JOB ITEM A:
In the records, reproduce the lines from the line with "Schroefdraadwalsmachines" to the line with "নির্বাহী সম্পাদক: মোঃ মনিরুল ইসলাম", leaving out the pictures.

I acknowledge that my framing of the British public was incomplete. One could certainly argue a neutral/Palestine/Israel percentage split of 70/20/10 represents a neutral public, rather than a pro-Palestine public. There are various reasons I made the framing choice I did. To that end, I originally focused on how, even from the beginning, the pro-Palestine bloc was decisively larger than the pro-Israel bloc. For other reasons, I'll note the contrast between the British public and the American public on viewing the genocide–the British public being relatively pro-Palestine in this comparison–and that policy issues often depend on small passionate or invested minorities to push their stances through a largely-neutral public. Nevertheless, I again agree the framing is incomplete, and that the bloc of Palestine supporters has risen by a meaningful amount.
If it was unclear, I do not (and did not) disagree with this.

JOB ITEM B:
Write out the passage from the comment on framing British public opinion, from "I acknowledge that" to "a meaningful amount.".

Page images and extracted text
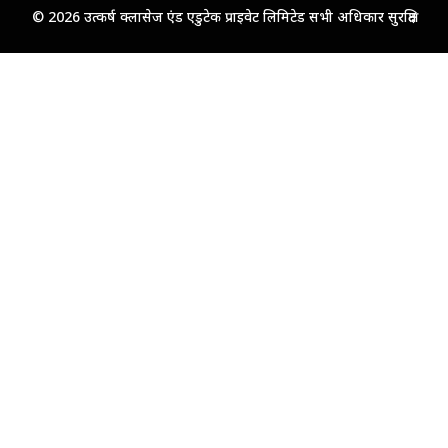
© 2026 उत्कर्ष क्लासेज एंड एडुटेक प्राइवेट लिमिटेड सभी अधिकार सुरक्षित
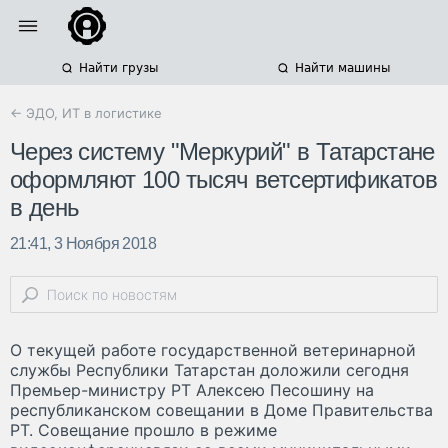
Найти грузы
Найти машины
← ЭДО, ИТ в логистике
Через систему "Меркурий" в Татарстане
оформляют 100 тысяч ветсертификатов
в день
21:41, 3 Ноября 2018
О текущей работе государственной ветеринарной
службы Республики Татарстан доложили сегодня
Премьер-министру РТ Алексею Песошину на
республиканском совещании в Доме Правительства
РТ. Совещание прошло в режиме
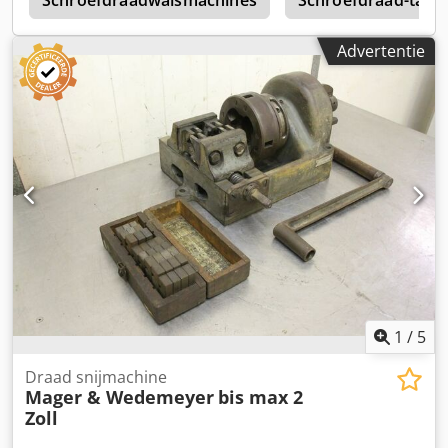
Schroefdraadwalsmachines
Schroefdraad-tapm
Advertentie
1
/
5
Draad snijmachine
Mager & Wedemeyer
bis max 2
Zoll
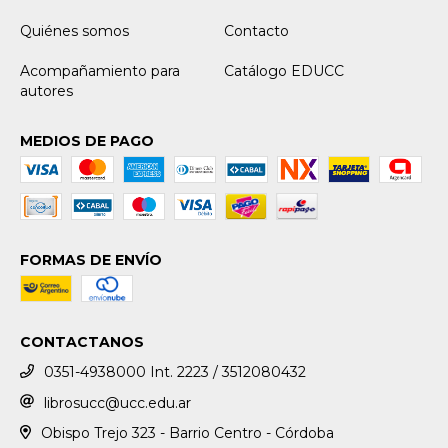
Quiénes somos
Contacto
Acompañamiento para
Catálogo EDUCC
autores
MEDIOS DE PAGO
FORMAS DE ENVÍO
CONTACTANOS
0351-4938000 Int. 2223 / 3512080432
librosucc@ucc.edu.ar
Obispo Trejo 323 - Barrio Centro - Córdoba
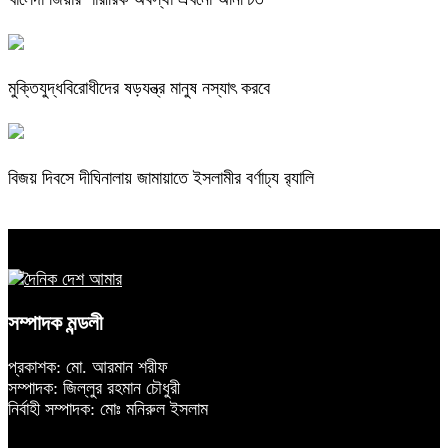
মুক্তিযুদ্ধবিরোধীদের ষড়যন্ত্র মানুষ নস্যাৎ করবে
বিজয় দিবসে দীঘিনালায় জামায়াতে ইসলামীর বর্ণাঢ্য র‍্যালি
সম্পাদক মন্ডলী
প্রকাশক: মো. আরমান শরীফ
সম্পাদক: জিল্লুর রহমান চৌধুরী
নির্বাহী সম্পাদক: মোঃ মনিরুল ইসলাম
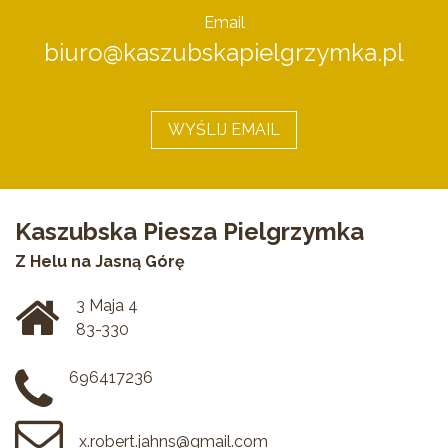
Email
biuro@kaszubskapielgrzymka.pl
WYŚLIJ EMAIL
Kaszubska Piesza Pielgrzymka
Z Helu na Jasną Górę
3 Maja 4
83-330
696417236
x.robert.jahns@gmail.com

TASK ANSWER A:
Schroefdraadwalsmachines
Schroefdraad-tapm
Advertentie
1
/
5
Draad snijmachine
Mager & Wedemeyer
bis max 2
Zoll
Quiénes somos
Contacto
Acompañamiento para
Catálogo EDUCC
autores
MEDIOS DE PAGO
FORMAS DE ENVÍO
CONTACTANOS
0351-4938000 Int. 2223 / 3512080432
librosucc@ucc.edu.ar
Obispo Trejo 323 - Barrio Centro - Córdoba
মুক্তিযুদ্ধবিরোধীদের ষড়যন্ত্র মানুষ নস্যাৎ করবে
বিজয় দিবসে দীঘিনালায় জামায়াতে ইসলামীর বর্ণাঢ্য র‍্যালি
সম্পাদক মন্ডলী
প্রকাশক: মো. আরমান শরীফ
সম্পাদক: জিল্লুর রহমান চৌধুরী
নির্বাহী সম্পাদক: মোঃ মনিরুল ইসলাম

TASK ANSWER B:
I acknowledge that my framing of the British public was incomplete. One could certainly argue a neutral/Palestine/Israel percentage split of 70/20/10 represents a neutral public, rather than a pro-Palestine public. There are various reasons I made the framing choice I did. To that end, I originally focused on how, even from the beginning, the pro-Palestine bloc was decisively larger than the pro-Israel bloc. For other reasons, I'll note the contrast between the British public and the American public on viewing the genocide–the British public being relatively pro-Palestine in this comparison–and that policy issues often depend on small passionate or invested minorities to push their stances through a largely-neutral public. Nevertheless, I again agree the framing is incomplete, and that the bloc of Palestine supporters has risen by a meaningful amount.